======== Texte de lecture ========
Rabbi Lévi Its'hak, fut inculpé en même temps que les trois autres personnalités. Ils furent accusés « d'être membres d'un mouvement clandestin juif antisoviétique, actifs au cours de réunions secrètes organisées dans la maison de Schneerson, d'avoir collecté de l'argent parmi la population au profit des familles de prisonniers, d'avoir participé à la gestion de caisses non déclarées, d'avoir au cours de ces réunions lancé des propagandes antisoviétiques, d'avoir diffamé le gouvernement soviétique et d'avoir entretenu un lien avec des communautés à l'étranger par l'intermédiaire de leur chef : Schneerson. »

Document ordonnant l'exil de Rabbi Lévi Its'hak
Document ordonnant l'exil de Rabbi Lévi Its'hak

Le verdict prononcé contre lui le condamna à cinq ans d'exil dans la ville de Tchiali, au Kazakhstan, au fin fond de l'est de l'Asie en tant qu’« homme dangereux pour la société. »

Lorsqu'on transmit la nouvelle à la Rabbanit 'Hanna, elle tenta de leur expliquer que son mari avait déjà soixante-dix ans (selon leurs papiers), mais en vain. On lui répondit que l'endroit où était envoyé son mari était convenable, qu'il conserverait sa citoyenneté, mais qu'il devait seulement changer de lieu de résidence.

On lui dit aussi qu'avant son départ, elle pourrait revoir son mari une dernière fois.
======== Données extraites ========
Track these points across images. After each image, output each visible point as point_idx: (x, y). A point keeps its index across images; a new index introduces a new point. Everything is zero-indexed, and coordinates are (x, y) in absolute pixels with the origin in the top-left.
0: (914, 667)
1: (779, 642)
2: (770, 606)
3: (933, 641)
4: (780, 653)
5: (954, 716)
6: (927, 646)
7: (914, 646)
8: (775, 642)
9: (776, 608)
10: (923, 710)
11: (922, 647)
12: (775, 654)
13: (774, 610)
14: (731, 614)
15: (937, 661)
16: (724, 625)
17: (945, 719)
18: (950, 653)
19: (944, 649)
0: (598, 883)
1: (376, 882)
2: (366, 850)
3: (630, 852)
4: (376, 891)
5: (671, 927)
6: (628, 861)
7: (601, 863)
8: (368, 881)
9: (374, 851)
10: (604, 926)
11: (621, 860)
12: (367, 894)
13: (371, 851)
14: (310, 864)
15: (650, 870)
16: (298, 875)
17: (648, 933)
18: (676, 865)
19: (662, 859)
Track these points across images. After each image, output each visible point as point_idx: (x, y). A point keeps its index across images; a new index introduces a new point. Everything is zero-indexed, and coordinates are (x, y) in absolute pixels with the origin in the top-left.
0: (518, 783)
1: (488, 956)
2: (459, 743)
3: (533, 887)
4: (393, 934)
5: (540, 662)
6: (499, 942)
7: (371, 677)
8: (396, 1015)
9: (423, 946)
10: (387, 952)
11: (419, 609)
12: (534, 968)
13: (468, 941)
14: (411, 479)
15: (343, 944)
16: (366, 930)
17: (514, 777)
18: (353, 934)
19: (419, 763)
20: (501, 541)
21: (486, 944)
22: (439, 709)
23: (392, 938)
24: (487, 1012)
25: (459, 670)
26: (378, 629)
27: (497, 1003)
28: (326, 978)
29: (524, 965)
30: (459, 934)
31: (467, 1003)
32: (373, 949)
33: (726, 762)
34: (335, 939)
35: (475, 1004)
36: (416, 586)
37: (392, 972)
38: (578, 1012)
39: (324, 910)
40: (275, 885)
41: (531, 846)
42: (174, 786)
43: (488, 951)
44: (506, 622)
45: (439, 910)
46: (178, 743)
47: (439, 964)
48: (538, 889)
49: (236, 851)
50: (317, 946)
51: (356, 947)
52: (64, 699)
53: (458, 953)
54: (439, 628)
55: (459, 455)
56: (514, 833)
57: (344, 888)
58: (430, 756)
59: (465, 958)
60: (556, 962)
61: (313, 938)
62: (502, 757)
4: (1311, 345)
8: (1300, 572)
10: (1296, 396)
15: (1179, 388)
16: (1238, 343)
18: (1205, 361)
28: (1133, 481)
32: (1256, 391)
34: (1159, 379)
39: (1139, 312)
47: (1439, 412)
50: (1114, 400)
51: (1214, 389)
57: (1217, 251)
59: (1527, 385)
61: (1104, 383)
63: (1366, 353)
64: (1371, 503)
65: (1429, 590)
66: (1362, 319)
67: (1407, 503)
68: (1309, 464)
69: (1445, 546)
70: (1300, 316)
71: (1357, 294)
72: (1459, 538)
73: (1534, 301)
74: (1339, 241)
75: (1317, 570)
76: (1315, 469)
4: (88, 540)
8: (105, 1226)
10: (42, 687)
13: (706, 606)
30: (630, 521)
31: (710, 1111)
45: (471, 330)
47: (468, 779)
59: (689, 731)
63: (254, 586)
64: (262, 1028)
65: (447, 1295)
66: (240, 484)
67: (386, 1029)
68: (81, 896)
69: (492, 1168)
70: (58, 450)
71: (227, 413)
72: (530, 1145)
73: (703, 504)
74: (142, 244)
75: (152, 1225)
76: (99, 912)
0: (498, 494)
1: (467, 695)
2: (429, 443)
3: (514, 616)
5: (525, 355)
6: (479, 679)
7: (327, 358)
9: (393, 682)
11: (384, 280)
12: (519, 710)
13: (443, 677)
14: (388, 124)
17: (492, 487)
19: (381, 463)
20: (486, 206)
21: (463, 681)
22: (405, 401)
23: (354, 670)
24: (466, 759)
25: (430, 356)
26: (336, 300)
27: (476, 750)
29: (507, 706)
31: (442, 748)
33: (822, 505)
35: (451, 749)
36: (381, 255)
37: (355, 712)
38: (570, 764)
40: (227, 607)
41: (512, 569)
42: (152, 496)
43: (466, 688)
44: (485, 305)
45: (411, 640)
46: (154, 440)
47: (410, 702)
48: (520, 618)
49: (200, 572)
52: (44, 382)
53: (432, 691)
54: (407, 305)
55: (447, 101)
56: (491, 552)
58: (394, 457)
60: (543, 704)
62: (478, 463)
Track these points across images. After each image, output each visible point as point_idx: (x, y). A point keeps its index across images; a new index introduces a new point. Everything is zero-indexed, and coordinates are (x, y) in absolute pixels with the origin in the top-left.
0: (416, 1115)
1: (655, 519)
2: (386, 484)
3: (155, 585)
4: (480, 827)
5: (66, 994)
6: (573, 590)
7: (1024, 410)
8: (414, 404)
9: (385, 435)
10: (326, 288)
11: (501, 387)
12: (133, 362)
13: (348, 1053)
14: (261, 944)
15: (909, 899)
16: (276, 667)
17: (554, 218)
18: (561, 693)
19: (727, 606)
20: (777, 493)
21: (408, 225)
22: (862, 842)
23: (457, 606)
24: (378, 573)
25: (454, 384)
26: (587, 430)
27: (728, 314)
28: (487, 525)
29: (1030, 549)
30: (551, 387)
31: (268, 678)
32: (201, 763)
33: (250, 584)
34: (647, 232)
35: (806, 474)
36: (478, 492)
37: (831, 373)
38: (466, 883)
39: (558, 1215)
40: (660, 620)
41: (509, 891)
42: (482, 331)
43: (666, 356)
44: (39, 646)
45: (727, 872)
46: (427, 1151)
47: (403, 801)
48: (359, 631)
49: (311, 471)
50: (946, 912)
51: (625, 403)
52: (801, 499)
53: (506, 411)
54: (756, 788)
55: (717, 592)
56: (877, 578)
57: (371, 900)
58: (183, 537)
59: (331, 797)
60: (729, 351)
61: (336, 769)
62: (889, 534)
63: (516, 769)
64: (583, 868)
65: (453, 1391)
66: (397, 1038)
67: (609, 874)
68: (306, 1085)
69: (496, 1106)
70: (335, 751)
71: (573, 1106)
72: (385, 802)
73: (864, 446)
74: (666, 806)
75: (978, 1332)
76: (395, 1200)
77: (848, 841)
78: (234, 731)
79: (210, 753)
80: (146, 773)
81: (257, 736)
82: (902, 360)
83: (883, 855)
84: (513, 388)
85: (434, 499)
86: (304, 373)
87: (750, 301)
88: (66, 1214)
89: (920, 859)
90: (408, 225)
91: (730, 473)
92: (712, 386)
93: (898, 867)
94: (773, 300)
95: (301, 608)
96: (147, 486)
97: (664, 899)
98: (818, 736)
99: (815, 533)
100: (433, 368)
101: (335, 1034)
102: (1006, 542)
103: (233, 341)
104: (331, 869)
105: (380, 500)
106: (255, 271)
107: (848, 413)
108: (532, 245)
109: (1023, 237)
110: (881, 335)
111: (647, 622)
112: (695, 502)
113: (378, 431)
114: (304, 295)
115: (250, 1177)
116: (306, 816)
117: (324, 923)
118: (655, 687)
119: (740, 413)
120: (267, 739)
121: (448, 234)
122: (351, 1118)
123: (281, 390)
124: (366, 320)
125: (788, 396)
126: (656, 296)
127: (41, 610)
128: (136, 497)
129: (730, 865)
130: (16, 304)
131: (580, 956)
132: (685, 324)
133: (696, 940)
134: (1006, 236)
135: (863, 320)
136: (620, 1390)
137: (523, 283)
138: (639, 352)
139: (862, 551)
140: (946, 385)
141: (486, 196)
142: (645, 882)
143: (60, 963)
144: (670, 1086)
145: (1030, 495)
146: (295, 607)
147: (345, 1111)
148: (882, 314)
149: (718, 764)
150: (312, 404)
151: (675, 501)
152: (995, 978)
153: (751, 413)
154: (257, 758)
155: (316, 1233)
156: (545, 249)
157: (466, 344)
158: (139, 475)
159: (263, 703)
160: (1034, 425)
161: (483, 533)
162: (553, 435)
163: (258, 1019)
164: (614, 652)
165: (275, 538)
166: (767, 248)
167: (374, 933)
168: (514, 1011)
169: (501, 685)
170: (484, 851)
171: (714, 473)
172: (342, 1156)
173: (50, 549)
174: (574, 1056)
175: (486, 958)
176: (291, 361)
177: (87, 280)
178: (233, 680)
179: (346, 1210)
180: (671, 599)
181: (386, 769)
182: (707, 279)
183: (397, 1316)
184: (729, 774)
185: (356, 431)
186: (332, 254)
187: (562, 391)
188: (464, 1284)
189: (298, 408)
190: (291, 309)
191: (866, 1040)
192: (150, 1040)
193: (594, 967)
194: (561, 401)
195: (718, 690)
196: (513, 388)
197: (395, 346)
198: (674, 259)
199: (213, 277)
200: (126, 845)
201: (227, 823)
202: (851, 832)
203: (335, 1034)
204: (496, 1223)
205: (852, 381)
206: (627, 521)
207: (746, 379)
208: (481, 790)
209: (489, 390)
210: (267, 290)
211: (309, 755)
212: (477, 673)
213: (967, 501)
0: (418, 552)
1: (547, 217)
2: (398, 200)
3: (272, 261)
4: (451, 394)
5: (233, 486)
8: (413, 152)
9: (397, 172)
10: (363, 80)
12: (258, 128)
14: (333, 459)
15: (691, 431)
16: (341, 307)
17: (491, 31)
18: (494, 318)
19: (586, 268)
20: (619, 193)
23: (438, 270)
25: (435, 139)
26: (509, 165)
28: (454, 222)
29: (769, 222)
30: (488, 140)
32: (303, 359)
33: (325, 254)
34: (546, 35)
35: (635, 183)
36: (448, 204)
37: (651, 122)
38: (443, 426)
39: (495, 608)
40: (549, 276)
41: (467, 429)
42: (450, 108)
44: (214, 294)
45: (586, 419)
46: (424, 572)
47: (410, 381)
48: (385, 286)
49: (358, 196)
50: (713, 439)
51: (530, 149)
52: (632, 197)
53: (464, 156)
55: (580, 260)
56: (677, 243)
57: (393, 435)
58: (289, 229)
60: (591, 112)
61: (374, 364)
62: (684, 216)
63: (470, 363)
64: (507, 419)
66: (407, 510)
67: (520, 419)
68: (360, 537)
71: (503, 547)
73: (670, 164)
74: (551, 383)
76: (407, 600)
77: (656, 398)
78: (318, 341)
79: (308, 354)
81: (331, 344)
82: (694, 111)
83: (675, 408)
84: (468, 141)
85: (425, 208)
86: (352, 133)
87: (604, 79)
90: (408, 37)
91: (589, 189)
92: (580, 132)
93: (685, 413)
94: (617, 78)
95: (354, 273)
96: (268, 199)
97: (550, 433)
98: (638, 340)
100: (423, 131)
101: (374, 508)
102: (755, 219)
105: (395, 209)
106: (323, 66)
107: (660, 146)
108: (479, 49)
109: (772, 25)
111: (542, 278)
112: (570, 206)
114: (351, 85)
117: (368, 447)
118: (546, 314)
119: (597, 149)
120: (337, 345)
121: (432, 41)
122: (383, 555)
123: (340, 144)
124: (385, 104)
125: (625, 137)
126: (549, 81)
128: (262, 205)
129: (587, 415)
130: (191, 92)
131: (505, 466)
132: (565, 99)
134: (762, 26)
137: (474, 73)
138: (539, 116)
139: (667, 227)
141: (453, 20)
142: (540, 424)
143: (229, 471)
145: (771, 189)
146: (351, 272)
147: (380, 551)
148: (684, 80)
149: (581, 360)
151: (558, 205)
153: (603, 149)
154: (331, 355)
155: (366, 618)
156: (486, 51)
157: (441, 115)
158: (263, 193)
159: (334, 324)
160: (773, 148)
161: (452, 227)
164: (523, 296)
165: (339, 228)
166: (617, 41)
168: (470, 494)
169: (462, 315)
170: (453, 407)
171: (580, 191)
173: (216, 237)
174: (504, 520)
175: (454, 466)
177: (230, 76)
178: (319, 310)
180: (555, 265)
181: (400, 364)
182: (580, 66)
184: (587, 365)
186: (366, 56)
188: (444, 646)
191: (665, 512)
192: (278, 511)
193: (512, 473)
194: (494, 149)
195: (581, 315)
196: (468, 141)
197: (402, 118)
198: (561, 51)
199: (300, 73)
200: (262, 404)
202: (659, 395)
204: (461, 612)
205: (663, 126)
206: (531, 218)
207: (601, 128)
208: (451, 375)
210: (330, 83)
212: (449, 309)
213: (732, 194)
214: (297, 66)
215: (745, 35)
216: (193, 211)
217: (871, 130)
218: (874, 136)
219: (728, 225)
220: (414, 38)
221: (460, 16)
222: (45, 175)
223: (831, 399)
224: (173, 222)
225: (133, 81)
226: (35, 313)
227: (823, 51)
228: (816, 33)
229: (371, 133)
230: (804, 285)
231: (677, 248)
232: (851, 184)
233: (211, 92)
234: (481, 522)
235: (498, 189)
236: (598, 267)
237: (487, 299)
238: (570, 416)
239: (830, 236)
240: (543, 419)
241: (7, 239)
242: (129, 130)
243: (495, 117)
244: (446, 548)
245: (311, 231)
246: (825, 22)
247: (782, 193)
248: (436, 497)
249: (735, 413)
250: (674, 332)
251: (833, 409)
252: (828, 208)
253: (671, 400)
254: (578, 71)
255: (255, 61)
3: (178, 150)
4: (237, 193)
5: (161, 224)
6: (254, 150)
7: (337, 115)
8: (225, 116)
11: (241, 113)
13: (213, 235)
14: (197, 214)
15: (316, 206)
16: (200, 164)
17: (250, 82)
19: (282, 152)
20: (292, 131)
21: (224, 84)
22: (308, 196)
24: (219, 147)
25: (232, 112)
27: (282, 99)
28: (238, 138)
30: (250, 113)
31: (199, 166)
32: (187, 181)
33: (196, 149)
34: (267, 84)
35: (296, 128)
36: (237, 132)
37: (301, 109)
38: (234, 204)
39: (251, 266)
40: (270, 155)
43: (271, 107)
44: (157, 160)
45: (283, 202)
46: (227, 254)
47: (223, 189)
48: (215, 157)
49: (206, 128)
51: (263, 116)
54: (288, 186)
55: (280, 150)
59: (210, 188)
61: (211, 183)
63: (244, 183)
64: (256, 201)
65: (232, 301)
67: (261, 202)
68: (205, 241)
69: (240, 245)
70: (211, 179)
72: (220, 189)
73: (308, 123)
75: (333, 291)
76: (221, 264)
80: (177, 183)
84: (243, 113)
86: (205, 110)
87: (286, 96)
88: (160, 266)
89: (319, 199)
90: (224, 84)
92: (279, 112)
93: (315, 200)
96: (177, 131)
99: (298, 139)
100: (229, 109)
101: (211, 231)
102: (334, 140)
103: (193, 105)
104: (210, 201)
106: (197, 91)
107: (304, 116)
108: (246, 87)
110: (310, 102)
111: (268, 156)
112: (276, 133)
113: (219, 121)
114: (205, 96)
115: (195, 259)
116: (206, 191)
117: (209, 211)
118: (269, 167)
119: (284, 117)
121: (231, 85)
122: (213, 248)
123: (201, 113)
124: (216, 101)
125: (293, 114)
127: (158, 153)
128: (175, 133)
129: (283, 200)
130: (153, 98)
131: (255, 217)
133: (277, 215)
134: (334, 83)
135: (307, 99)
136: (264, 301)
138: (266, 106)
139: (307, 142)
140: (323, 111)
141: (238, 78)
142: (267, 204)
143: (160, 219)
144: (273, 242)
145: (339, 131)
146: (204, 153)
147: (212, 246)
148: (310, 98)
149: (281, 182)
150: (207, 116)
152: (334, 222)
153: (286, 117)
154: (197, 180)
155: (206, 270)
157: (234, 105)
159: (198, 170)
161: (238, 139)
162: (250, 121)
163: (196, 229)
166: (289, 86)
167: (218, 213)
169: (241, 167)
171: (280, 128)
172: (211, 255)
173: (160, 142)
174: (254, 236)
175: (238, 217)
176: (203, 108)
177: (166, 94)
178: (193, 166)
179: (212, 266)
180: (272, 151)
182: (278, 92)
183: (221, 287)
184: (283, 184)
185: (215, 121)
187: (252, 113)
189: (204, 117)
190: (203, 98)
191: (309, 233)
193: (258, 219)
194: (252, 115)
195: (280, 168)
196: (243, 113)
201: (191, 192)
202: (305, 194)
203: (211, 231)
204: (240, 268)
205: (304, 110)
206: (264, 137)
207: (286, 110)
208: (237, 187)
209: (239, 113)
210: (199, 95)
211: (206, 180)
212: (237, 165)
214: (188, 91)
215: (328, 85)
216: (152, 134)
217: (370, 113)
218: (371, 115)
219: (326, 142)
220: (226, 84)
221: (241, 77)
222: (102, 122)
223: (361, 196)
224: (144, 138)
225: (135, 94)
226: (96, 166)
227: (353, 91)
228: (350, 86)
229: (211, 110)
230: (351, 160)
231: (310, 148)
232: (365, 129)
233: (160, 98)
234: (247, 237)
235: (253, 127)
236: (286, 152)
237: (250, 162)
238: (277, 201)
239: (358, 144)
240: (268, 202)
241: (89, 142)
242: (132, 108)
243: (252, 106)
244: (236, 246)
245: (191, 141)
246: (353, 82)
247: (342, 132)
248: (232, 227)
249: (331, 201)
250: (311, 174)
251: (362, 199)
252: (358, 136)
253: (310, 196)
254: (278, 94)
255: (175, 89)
========
- [Consignes de travail]:
**A.** D'après le texte sur l'exil de Rabbi Lévi Its'hak, répondez aux questions suivantes.
(i) À combien d'années d'exil Rabbi Lévi Its'hak fut-il condamné ?
(ii) Dans quelle ville et dans quel pays devait-il être exilé ?
(iii) Quel âge la Rabbanit 'Hanna donna-t-elle pour son mari, selon leurs papiers ?
**B.** Reproduisez fidèlement le passage du texte sur l'exil de Rabbi Lévi Its'hak qui va de « Le verdict prononcé » jusqu'à « lieu de résidence. ».

- [Réponses]:
**A.**
(i) Cinq ans d'exil.
(ii) Dans la ville de Tchiali, au Kazakhstan.
(iii) Soixante-dix ans.

**B.**
Le verdict prononcé contre lui le condamna à cinq ans d'exil dans la ville de Tchiali, au Kazakhstan, au fin fond de l'est de l'Asie en tant qu’« homme dangereux pour la société. »

Lorsqu'on transmit la nouvelle à la Rabbanit 'Hanna, elle tenta de leur expliquer que son mari avait déjà soixante-dix ans (selon leurs papiers), mais en vain. On lui répondit que l'endroit où était envoyé son mari était convenable, qu'il conserverait sa citoyenneté, mais qu'il devait seulement changer de lieu de résidence.